Cloud Run can mount NFS volumes, but it’s not the magical shared filesystem you might expect.
Let’s see it in action. Imagine you have an NFS share on a Compute Engine VM, accessible at 10.128.0.2:/mnt/nfs_share. You want your Cloud Run service to read a configuration file from there.
Here’s how you’d configure it in your service.yaml:
apiVersion: serving.knative.dev/v1
kind: Service
metadata:
name: my-nfs-app
spec:
template:
spec:
containers:
- image: gcr.io/my-project/my-app:latest
ports:
- containerPort: 8080
volumeMounts:
- name: nfs-storage
mountPath: /app/config # Where the NFS share will appear inside the container
volumes:
- name: nfs-storage
nfs:
path: /mnt/nfs_share # The actual path on the NFS server
server: 10.128.0.2 # The IP address of the NFS server
When this service is deployed, Cloud Run provisions a Compute Engine instance for your container. This instance then mounts the specified NFS share at the given mountPath. Your application code can then access files within /app/config as if they were local.
The problem this solves is enabling multiple Cloud Run instances to access the same persistent data without needing to copy it into each container image. This is common for shared configuration files, static assets, or data that needs to be updated dynamically.
Internally, Cloud Run leverages the underlying Compute Engine infrastructure. When you define an NFS volume, Cloud Run configures the managed VM to establish an NFS mount. This is not a direct, in-memory sharing mechanism between Cloud Run containers; rather, it’s a network filesystem mount from the VM that hosts your container.
The exact levers you control are the server IP address, the path on the NFS server, and the mountPath inside your container. You can also configure NFS mount options, though these are less commonly adjusted and typically handled by the Cloud Run provisioning.
Crucially, this setup implies that your NFS server must be accessible from the network where Cloud Run instances are provisioned. For VPC-native Cloud Run, this means the NFS server must be reachable within the configured VPC network.
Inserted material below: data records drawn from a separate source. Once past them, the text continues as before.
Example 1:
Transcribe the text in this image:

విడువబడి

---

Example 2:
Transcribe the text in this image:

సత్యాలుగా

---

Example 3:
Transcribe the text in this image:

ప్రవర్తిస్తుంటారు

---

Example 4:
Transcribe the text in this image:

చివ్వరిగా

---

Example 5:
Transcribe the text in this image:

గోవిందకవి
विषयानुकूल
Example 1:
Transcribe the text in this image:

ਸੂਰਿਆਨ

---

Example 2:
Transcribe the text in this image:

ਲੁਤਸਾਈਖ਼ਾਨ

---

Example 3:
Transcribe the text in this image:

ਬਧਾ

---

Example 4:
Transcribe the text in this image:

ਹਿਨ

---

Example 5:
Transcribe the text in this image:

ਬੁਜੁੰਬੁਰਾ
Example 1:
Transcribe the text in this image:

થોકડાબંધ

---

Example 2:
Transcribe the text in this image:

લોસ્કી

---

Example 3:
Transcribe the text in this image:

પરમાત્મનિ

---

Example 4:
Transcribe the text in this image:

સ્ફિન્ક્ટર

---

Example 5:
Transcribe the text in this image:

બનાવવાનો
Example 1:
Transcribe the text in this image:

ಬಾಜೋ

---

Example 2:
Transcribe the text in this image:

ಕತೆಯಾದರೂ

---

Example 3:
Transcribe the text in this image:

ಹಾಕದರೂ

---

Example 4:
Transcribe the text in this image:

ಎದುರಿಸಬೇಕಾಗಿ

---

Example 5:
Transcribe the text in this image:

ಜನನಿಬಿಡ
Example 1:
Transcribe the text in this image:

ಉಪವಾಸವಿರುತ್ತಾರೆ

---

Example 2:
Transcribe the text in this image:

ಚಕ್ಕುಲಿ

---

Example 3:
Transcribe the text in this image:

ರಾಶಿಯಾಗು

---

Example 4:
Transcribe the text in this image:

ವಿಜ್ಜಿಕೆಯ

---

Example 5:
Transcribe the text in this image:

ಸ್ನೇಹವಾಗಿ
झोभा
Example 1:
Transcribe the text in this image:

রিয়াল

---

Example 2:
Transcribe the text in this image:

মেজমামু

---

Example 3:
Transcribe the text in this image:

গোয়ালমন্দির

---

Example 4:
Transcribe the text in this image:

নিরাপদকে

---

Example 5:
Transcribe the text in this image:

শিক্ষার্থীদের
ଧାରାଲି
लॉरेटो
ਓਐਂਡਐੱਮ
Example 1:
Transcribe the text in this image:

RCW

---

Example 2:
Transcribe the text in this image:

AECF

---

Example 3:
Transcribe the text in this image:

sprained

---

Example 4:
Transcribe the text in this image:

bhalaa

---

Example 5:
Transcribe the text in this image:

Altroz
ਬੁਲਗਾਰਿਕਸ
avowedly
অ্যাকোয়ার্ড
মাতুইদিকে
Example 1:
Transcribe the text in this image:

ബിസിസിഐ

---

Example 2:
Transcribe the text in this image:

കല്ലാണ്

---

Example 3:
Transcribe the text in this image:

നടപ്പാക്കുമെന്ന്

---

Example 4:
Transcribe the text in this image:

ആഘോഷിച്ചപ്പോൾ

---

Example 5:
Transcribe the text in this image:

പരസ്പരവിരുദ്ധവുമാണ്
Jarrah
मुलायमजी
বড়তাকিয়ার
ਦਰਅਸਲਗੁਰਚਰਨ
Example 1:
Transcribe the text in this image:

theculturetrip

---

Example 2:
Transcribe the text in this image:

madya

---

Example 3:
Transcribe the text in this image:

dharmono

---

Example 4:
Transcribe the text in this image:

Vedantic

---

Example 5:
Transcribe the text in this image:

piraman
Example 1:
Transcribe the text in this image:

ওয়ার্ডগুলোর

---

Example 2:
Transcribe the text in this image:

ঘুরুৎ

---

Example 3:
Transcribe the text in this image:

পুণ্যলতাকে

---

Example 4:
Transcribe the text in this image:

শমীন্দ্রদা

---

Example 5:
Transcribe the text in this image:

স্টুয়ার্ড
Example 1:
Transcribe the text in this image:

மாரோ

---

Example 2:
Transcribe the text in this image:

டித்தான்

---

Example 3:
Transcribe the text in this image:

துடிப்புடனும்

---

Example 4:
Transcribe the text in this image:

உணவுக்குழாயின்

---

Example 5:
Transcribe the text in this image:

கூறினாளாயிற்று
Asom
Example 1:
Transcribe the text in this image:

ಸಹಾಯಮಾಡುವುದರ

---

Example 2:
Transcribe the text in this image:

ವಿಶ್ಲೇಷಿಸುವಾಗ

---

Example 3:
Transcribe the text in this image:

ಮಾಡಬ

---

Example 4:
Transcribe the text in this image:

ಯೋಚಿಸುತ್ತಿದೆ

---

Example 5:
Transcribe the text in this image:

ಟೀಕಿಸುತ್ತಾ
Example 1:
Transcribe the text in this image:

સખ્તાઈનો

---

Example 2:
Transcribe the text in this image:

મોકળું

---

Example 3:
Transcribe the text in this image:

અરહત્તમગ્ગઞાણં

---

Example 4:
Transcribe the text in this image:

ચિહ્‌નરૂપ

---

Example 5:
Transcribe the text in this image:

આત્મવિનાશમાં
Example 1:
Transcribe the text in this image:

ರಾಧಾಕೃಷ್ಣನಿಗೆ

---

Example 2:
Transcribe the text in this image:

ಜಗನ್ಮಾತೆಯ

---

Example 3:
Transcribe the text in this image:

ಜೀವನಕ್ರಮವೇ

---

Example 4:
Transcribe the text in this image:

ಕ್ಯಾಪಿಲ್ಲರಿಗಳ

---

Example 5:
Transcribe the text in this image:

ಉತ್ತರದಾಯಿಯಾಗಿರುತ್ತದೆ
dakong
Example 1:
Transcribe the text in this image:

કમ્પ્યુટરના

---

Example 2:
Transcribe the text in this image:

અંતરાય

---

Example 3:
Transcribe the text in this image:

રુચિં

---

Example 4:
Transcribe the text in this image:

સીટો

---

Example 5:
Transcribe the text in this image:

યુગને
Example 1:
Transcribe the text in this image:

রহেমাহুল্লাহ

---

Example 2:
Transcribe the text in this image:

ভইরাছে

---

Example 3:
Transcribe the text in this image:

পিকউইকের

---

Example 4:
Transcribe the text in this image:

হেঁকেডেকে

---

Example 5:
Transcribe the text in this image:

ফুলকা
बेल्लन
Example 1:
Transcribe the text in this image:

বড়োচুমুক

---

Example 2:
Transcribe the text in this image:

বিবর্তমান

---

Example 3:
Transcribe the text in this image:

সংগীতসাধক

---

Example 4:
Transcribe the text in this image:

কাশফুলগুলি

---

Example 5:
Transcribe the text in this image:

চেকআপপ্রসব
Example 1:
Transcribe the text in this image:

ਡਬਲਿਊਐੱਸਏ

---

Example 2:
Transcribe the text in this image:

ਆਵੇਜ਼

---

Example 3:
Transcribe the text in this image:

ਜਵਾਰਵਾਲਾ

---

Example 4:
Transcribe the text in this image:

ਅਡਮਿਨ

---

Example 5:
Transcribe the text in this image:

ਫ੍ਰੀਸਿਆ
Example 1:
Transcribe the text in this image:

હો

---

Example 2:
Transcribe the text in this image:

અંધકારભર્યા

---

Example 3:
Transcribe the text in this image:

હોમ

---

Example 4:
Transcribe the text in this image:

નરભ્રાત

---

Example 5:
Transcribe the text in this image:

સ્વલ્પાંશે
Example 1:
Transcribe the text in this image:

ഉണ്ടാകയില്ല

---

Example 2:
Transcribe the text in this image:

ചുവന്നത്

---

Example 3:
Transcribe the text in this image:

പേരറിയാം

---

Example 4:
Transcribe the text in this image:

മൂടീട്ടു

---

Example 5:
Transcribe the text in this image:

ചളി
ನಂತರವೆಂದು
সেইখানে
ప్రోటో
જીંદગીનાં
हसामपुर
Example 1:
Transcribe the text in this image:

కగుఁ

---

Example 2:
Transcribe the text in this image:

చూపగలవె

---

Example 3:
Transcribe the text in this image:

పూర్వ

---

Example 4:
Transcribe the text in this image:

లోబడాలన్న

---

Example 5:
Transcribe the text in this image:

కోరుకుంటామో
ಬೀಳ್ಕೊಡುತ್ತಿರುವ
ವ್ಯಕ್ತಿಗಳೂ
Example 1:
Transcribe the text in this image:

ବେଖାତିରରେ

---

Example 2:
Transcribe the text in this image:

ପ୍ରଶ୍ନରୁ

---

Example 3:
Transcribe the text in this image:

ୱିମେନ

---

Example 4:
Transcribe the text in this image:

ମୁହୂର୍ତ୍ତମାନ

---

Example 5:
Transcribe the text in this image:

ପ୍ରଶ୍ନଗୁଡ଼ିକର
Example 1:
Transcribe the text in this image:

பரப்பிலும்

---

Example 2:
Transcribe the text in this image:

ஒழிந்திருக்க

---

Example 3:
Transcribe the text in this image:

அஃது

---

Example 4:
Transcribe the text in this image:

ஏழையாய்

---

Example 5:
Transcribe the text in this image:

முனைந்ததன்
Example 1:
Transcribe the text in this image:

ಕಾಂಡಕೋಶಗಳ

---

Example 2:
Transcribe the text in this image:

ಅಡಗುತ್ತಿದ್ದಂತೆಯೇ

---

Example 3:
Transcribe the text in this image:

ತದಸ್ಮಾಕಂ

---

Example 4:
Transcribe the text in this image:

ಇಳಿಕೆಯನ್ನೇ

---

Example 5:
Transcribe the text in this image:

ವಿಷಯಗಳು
If you’re using the older, non-VPC-native mode, accessibility can be more complex and might involve public IP addresses or VPNs, which is generally discouraged for security reasons.
The most surprising true thing about this setup is that Cloud Run doesn’t directly manage the NFS mount itself; it delegates this to the underlying Compute Engine infrastructure that it provisions and manages for your service. This means you’re subject to the NFS client capabilities and networking configurations of those Compute Engine VMs.
The next conceptual hurdle you’ll face is managing the lifecycle and security of that NFS server, as Cloud Run itself only consumes the mount.